His major works include: the marble statue of Our Lady of New York in St. Patrick's Cathedral; the black marble bird bath in Central Park, New York; three marble reliefs for Queens (New York) College Library; and the facade sculpture for the Hartford (Connecticut) Public Library. In 1947 his The Spirit of Youth, a playground centerpiece, was installed at the James Weldon Johnson Houses in East Harlem.

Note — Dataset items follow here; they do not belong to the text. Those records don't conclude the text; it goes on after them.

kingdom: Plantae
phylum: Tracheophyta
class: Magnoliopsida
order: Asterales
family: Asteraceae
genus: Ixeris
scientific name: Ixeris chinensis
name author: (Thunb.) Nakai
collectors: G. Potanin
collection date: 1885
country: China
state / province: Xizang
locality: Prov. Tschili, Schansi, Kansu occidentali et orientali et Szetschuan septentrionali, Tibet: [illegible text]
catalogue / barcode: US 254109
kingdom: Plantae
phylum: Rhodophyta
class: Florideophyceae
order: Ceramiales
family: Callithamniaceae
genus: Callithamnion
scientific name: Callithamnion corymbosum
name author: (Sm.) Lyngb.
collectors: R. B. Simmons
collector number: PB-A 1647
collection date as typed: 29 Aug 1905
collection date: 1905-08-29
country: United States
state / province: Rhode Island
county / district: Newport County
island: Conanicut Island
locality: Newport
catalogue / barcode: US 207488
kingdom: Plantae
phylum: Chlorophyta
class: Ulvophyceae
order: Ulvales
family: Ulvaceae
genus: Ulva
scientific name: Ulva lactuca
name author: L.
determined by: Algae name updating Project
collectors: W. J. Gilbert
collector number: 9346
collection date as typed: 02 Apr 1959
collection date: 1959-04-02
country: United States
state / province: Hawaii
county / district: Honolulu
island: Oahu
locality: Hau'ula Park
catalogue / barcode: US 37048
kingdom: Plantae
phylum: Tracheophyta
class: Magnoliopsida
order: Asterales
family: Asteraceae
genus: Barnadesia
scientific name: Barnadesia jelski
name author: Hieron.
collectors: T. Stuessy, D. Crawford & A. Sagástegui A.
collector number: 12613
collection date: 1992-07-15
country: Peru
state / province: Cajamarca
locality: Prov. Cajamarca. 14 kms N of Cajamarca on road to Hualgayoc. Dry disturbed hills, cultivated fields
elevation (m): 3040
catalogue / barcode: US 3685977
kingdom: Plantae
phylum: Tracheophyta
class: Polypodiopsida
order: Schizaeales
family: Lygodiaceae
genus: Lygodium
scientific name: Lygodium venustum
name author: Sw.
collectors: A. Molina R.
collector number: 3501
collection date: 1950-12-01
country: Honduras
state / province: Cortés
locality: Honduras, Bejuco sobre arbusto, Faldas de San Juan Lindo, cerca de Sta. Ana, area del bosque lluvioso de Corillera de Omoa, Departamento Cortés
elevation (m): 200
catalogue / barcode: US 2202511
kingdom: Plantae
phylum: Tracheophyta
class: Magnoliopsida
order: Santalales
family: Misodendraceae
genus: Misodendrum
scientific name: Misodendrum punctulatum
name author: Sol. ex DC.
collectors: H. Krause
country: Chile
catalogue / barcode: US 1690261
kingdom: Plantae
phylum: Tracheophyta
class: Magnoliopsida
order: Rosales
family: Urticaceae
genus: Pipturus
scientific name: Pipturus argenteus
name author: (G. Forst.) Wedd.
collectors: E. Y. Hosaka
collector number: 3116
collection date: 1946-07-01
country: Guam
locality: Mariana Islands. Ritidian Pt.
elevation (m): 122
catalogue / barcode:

Among Maldarelli's awards and honors were: first prize, Fairmount Park Art Association, Philadelphia, 1929; Guggenheim Fellowships, 193l and 1943; American Academy of Arts and Letters medal, 1948; George D. Widener Memorial Gold Medal, 195l; Garden Sculpture Prize, Pennsylvania Academy of the Fine Arts, Philadelphia, 1953; New York Architectural League silver medals for sculpture, 1954 and 1956. He served as a trustee of the American Academy in Rome, and on the advisory commission of the Guggenheim Memorial Foundation.
Maldarelli taught at Cooper Union, Sarah Lawrence College, and at Columbia University from 1937 to 1961. He made his residence in New York's Greenwich Village, and maintained a summer home and studio in Townsend, Vermont. A memorial exhibition of his work was held at the Rosenberg Gallery, New York, in 1963.